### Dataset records
═══
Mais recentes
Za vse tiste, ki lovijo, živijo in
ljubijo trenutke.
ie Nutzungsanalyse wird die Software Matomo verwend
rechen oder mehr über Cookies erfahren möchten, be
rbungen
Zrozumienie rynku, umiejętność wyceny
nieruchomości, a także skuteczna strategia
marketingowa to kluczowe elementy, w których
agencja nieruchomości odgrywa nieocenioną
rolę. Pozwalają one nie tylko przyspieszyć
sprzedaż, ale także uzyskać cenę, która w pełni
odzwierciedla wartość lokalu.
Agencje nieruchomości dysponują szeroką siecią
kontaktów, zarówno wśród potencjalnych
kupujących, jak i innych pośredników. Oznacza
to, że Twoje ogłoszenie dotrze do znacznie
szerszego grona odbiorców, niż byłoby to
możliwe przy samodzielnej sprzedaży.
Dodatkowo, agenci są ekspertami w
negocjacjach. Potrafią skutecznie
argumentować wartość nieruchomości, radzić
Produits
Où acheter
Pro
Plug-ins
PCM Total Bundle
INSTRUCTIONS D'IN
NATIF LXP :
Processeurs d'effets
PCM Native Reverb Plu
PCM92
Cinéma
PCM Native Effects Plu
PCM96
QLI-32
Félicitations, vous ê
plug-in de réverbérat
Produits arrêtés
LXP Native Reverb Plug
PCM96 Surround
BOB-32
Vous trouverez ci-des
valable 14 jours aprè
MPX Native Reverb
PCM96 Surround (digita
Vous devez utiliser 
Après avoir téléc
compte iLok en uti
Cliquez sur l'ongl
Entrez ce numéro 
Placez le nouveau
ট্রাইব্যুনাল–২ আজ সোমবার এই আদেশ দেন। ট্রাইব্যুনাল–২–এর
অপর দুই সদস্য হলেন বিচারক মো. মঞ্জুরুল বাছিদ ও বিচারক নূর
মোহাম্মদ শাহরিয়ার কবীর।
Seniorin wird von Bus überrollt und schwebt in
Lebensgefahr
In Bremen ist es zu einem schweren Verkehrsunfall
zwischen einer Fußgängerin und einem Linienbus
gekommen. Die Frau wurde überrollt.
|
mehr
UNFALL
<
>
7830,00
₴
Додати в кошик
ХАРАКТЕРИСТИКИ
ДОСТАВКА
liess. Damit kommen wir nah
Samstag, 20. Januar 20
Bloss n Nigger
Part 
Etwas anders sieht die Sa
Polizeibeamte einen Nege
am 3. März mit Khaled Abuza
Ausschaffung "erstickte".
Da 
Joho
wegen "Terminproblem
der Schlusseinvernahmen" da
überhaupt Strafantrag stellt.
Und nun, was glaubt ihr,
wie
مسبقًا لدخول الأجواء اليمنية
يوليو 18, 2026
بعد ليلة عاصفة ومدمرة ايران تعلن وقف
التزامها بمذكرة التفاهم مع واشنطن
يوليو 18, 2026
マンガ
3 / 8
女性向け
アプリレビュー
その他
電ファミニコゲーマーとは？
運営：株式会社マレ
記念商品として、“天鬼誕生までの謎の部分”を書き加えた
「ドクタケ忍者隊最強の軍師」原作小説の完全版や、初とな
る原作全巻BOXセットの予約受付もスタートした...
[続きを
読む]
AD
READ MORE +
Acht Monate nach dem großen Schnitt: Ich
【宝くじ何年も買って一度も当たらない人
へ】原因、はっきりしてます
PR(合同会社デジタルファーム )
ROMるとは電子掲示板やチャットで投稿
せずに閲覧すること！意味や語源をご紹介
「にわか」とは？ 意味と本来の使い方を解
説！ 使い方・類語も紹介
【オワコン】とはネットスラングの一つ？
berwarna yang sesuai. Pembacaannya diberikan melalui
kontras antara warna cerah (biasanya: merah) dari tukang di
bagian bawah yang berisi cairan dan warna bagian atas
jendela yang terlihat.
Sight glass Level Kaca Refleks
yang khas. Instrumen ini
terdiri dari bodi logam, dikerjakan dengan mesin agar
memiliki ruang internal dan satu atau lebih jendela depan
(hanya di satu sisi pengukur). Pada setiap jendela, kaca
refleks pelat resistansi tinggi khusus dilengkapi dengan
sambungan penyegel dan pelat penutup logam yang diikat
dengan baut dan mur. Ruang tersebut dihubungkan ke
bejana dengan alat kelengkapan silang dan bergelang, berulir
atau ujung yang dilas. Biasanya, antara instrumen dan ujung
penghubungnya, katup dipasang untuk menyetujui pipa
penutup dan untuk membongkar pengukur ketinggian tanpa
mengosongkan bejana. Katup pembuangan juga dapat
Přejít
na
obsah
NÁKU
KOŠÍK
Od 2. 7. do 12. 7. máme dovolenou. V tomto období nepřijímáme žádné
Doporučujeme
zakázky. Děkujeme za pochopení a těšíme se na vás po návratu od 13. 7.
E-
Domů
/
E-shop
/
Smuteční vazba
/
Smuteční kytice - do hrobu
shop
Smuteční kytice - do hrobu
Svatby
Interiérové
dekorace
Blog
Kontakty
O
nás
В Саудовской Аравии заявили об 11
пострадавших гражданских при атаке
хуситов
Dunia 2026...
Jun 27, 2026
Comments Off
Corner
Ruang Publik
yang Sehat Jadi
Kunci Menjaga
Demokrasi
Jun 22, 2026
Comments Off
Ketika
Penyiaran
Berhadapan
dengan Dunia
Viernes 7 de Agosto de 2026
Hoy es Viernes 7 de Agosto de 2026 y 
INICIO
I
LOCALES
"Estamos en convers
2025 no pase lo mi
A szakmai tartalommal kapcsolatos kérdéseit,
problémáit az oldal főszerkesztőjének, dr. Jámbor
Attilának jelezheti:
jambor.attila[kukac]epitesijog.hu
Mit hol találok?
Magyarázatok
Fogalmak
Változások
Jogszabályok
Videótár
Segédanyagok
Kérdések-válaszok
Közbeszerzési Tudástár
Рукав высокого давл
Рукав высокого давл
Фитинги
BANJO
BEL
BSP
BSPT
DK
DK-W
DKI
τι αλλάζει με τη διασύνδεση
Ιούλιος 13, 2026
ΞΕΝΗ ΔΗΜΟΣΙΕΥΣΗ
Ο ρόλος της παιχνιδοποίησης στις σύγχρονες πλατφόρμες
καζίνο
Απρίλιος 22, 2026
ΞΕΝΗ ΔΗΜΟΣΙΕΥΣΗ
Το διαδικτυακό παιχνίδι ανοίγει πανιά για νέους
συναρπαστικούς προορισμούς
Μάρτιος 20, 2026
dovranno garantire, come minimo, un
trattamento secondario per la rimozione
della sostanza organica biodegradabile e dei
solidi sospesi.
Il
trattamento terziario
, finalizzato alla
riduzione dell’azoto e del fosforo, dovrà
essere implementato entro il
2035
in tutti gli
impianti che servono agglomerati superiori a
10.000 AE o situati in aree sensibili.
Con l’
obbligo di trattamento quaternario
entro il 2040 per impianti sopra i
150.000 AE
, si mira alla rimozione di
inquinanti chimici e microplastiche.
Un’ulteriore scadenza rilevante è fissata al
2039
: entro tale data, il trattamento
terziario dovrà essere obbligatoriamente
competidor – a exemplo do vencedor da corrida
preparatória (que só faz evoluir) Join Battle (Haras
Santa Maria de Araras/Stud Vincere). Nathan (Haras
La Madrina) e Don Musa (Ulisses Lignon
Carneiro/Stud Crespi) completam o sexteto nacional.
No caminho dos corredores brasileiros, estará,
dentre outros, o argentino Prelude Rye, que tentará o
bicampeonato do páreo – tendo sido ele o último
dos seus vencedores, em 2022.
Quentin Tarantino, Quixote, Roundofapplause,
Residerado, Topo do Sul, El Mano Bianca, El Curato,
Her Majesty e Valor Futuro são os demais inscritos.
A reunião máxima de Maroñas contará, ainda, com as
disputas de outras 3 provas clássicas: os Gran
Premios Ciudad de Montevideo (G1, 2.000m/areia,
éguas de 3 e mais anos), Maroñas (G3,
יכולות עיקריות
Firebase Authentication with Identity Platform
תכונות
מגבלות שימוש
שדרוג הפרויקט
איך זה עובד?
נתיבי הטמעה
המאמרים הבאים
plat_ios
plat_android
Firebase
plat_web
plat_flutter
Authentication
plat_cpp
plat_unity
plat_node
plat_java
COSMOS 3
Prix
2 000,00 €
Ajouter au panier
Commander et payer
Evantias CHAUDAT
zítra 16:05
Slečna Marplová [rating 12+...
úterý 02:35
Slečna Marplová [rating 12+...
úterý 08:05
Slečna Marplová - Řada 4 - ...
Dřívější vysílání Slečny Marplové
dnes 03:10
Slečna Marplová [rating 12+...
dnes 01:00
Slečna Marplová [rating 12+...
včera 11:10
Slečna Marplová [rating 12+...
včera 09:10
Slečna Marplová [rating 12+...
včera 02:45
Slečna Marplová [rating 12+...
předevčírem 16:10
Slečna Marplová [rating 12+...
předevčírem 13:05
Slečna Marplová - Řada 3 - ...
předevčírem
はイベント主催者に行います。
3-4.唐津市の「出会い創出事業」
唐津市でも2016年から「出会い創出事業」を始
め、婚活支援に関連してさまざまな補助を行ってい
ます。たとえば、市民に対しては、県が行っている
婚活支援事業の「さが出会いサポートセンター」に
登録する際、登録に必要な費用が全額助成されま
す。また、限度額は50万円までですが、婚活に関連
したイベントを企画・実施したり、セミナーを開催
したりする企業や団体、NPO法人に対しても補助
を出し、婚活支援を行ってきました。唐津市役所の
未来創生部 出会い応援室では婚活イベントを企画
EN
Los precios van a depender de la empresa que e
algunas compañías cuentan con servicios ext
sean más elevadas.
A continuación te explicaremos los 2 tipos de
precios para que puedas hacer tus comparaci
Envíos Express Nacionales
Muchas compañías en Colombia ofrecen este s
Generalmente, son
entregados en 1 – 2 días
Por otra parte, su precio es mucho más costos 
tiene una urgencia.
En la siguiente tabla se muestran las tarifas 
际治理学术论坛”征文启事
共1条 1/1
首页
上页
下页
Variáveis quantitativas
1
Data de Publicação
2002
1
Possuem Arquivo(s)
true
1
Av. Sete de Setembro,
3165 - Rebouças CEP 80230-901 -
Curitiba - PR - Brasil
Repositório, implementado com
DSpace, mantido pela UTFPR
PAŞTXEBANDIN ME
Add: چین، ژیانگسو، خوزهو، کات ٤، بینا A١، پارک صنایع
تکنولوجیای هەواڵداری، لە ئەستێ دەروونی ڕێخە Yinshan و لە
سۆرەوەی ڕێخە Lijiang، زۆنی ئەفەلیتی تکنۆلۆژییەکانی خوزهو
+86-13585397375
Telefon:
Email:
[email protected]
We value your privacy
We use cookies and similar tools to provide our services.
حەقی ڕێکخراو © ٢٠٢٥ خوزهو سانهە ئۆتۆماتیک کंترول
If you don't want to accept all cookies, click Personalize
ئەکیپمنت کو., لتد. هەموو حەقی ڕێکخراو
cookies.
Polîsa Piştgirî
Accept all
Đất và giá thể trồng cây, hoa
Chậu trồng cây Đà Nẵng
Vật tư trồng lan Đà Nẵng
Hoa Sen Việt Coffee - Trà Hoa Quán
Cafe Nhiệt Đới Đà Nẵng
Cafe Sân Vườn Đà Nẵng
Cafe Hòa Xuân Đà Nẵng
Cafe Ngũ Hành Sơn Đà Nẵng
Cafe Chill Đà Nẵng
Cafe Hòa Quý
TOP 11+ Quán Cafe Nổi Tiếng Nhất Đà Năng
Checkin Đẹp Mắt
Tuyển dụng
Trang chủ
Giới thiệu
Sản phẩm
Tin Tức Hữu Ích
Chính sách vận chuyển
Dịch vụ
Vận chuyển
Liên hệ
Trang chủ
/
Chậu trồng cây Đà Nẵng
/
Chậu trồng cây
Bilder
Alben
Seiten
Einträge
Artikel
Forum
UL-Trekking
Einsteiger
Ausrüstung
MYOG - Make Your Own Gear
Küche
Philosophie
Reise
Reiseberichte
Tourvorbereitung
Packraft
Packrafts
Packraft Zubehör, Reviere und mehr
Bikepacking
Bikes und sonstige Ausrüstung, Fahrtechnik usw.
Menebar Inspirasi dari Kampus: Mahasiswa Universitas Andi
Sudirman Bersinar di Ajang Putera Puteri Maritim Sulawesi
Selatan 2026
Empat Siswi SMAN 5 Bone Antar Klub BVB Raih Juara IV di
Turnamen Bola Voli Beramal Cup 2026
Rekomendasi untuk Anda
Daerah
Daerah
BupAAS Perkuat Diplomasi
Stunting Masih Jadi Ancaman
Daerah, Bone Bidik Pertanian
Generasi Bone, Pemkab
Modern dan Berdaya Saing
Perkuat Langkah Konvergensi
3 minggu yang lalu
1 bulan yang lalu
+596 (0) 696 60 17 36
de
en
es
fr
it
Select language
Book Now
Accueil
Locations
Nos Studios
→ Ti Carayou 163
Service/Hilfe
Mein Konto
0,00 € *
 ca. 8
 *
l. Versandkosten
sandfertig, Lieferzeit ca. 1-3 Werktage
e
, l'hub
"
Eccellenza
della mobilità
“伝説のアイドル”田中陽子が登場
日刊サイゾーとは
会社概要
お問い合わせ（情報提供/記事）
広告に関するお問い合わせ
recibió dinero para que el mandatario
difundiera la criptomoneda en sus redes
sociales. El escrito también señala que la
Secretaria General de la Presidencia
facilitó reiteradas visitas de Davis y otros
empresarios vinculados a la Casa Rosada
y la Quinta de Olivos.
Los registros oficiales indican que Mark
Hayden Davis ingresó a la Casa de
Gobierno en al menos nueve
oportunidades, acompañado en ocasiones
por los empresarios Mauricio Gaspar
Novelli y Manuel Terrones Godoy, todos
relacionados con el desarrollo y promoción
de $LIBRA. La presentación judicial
═══
### PROBLEM TO SOLVE
Copy exactly the line containing "Selatan 2026" and every line after it, ending with the last line of the records above.

### RESPONSE
Selatan 2026
Empat Siswi SMAN 5 Bone Antar Klub BVB Raih Juara IV di
Turnamen Bola Voli Beramal Cup 2026
Rekomendasi untuk Anda
Daerah
Daerah
BupAAS Perkuat Diplomasi
Stunting Masih Jadi Ancaman
Daerah, Bone Bidik Pertanian
Generasi Bone, Pemkab
Modern dan Berdaya Saing
Perkuat Langkah Konvergensi
3 minggu yang lalu
1 bulan yang lalu
+596 (0) 696 60 17 36
de
en
es
fr
it
Select language
Book Now
Accueil
Locations
Nos Studios
→ Ti Carayou 163
Service/Hilfe
Mein Konto
0,00 € *
 ca. 8
 *
l. Versandkosten
sandfertig, Lieferzeit ca. 1-3 Werktage
e
, l'hub
"
Eccellenza
della mobilità
“伝説のアイドル”田中陽子が登場
日刊サイゾーとは
会社概要
お問い合わせ（情報提供/記事）
広告に関するお問い合わせ
recibió dinero para que el mandatario
difundiera la criptomoneda en sus redes
sociales. El escrito también señala que la
Secretaria General de la Presidencia
facilitó reiteradas visitas de Davis y otros
empresarios vinculados a la Casa Rosada
y la Quinta de Olivos.
Los registros oficiales indican que Mark
Hayden Davis ingresó a la Casa de
Gobierno en al menos nueve
oportunidades, acompañado en ocasiones
por los empresarios Mauricio Gaspar
Novelli y Manuel Terrones Godoy, todos
relacionados con el desarrollo y promoción
de $LIBRA. La presentación judicial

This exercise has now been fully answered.